─── Given data ───

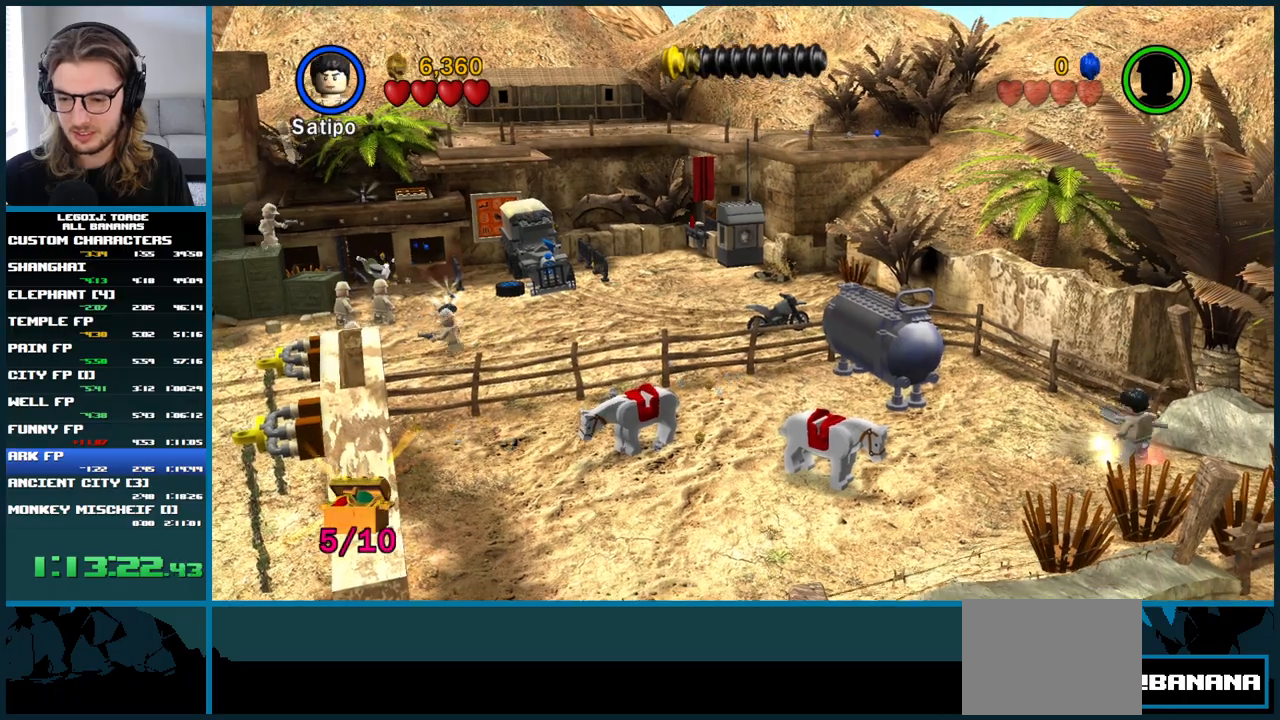
{"buttons": ["B"], "left_stick": "center", "right_stick": "center", "events": [[67, "B", "up"], [117, "B", "down"], [433, "B", "up"], [483, "B", "down"]]}
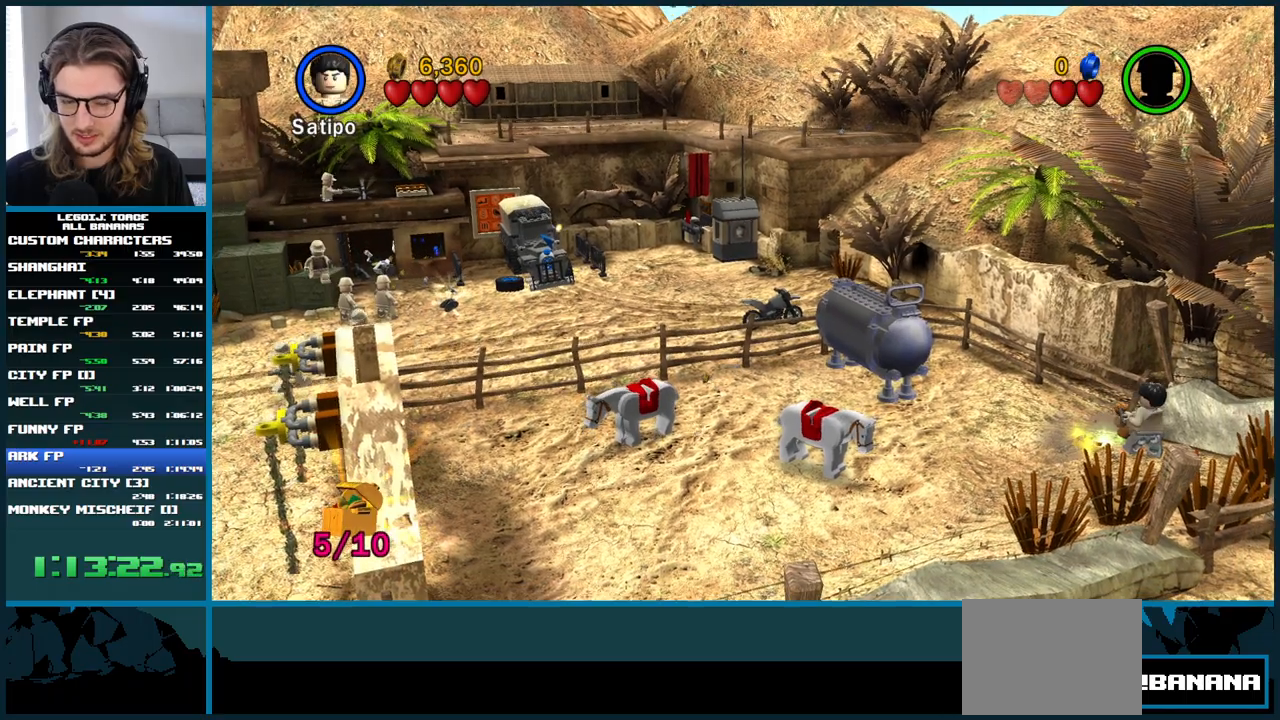
{"buttons": ["B"], "left_stick": "center", "right_stick": "center", "events": [[167, "B", "up"], [233, "B", "down"], [283, "B", "up"], [383, "B", "down"], [417, "B", "up"], [500, "B", "down"]]}
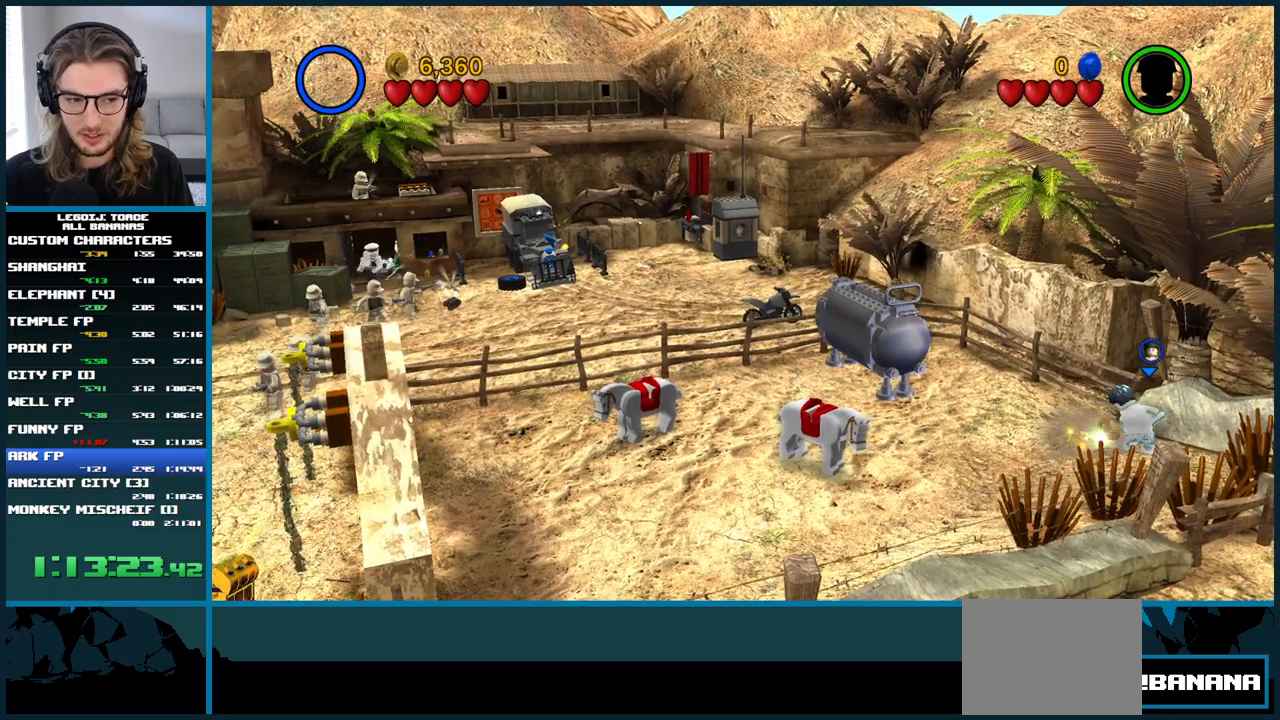
{"buttons": [], "left_stick": "center", "right_stick": "center", "events": [[67, "B", "up"], [133, "B", "down"], [200, "B", "up"], [267, "B", "down"], [333, "B", "up"], [400, "B", "down"], [467, "B", "up"]]}
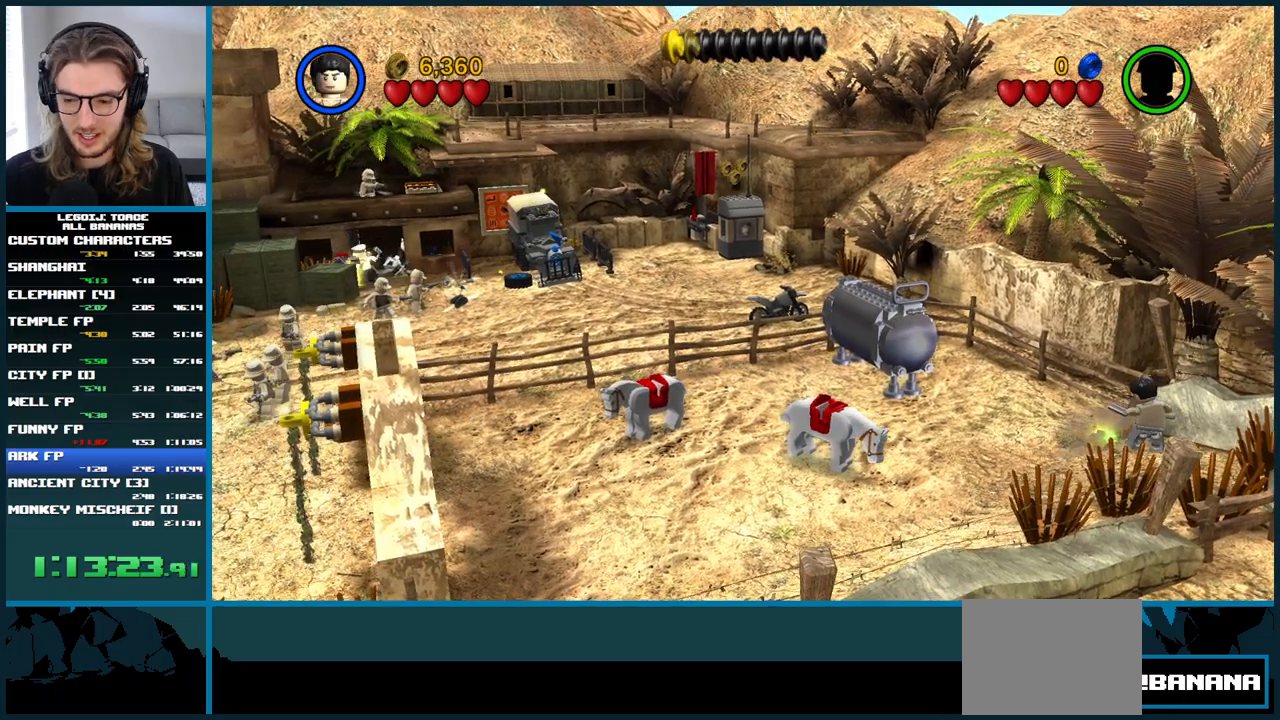
{"buttons": [], "left_stick": "center", "right_stick": "center", "events": [[50, "B", "down"], [100, "B", "up"], [183, "B", "down"], [233, "B", "up"], [317, "B", "down"], [367, "B", "up"], [433, "B", "down"], [483, "B", "up"]]}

───

The data above should be set down again exactly, with the pictures omitted.

{"buttons": ["B"], "left_stick": "center", "right_stick": "center", "events": [[67, "B", "up"], [117, "B", "down"], [433, "B", "up"], [483, "B", "down"]]}
{"buttons": ["B"], "left_stick": "center", "right_stick": "center", "events": [[167, "B", "up"], [233, "B", "down"], [283, "B", "up"], [383, "B", "down"], [417, "B", "up"], [500, "B", "down"]]}
{"buttons": [], "left_stick": "center", "right_stick": "center", "events": [[67, "B", "up"], [133, "B", "down"], [200, "B", "up"], [267, "B", "down"], [333, "B", "up"], [400, "B", "down"], [467, "B", "up"]]}
{"buttons": [], "left_stick": "center", "right_stick": "center", "events": [[50, "B", "down"], [100, "B", "up"], [183, "B", "down"], [233, "B", "up"], [317, "B", "down"], [367, "B", "up"], [433, "B", "down"], [483, "B", "up"]]}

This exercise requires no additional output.